Aussitôt qu'une démarche vers l'autre est entreprise,
une nouvelle vision des choses s'avère possible.
En
troisième lieu, au terme de la Résidence,
la performance émerge. Du 'work in progress' de quelques
mois s'articulent les différents axes de l'oeuvre
- vidéo (montage à Hull), rencontres (découvertes),
histoires entendues (confidences), audio (prise de parole),
production du journal (dissémination), écritures
(transmission de la pensée), musique (ambiance) pour
former un ensemble cohérent lors de la performance
finale. De façon festive, à une heure convenue,
l'artiste invite ses participants à venir prendre
le thé à l'esplanade Taché, le long
de la rivière Rouge, non loin du pont qui est visible
à l'oeil nu et dont on célèbre l'ouverture.
Certains participants se connaissent déjà
mais chacun est sans savoir qui sont les autres participants.
Ce thé offert par l'artiste se fait sous le signe
de la rencontre, dans son sens réel et symbolique.
Pour l'occasion, elle a préparé le thé,
a prévu une pièce musicale, a installé
sa vidéo au sujet des ponts, prête pour la
projection et enfin recevoir ses collaborateurs. Elle, elle
s'est parée de ses plus beaux atours! Le soleil est
au rendez-vous et ils arrivent enfin. Ils s'assoient aux
petites tables aux couleurs du drapeau franco-manitobain.

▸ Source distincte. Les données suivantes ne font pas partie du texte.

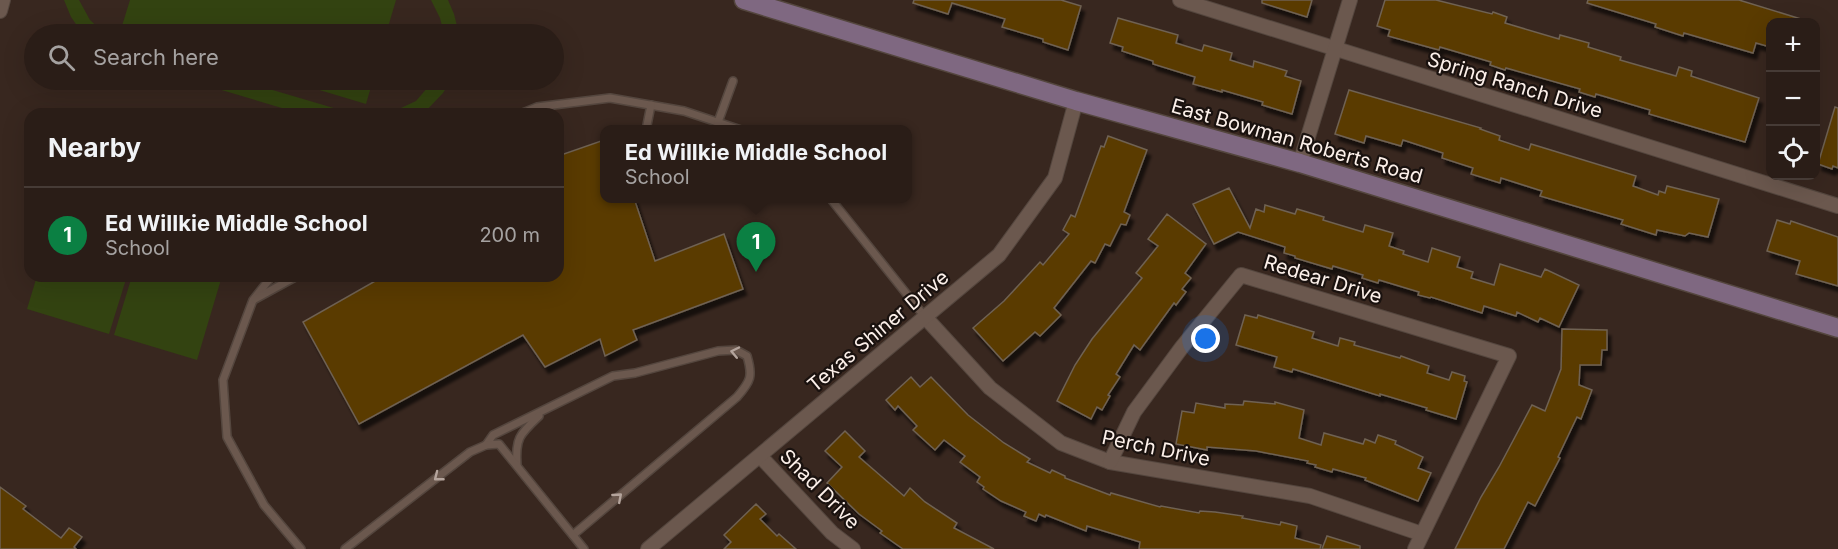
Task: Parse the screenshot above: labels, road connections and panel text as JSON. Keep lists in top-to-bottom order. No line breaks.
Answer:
{"streets":{"street":["Spring Ranch Drive","East Bowman Roberts Road","Redear Drive","Texas Shiner Drive","Perch Drive","Shad Drive"]},"crossings":[["East Bowman Roberts Road","Texas Shiner Drive"],["Redear Drive","Perch Drive"],["Texas Shiner Drive","Perch Drive"],["Texas Shiner Drive","Shad Drive"]],"page":{"map_buttons":["+","−"],"search":"Search here","heading":"Nearby","popup":["Ed Willkie Middle School","School"],"list":[{"mark":"1","name":"Ed Willkie Middle School","note":"School","value":"200 m"}],"pins":"1"}}
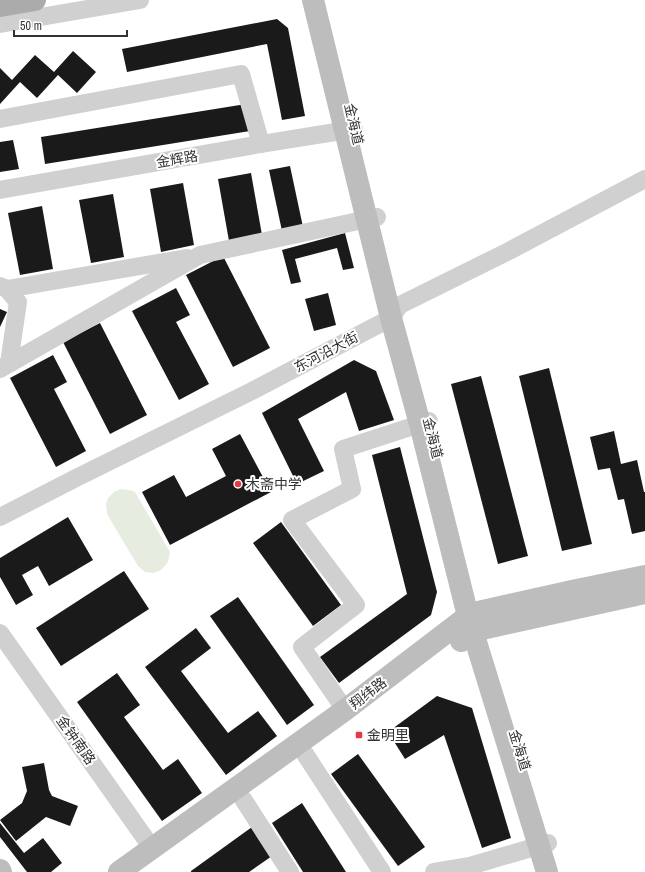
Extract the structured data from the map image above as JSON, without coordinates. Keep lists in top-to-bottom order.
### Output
{
  "streets": {
    "street": [
      "金海道",
      "金辉路",
      "东河沿大街",
      "翔纬路",
      "金钟南路"
    ]
  },
  "crossings": [
    ["金海道", "金辉路"],
    ["金海道", "东河沿大街"],
    ["金海道", "翔纬路"],
    ["翔纬路", "金钟南路"]
  ],
  "places": {
    "other": ["木斋中学"],
    "transit": ["金明里"]
  },
  "scale_bar": "50 m"
}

Sous les yeux de son auditoire attentif et installé
dans l'escalier de l'Esplanade, l'artiste leur souhaite
la bienvenue et leur sert le thé dans des tasses
qu'elle a fabriquées pour l'occasion. Tout en se
rencontrant, les participants découvrent le journal
déposé sur les tables, puis elle leur donne
encore une fois la parole en passant le micro à qui
veut bien s'exprimer.
Comme
on construit des ponts pour traverser la rivière,
les citoyens ayant collaboré à cette oeuvre
ont symboliquement construit des liens pour traverser l'isolement
et l'incompréhension. En participant, ils se seront
administré eux-mêmes du sang neuf, forts d'une
identité plus nette. Tout en préservant la
mémoire de leurs racines, ils se seront un peu transformés...
Puissent-ils être habités par de nouvelles
images, par un nouveau paysage intérieur. Suite au
projet Parallaxe, puissent de nouveaux
points de vues s'exprimer, conformes au concept de la parallaxe.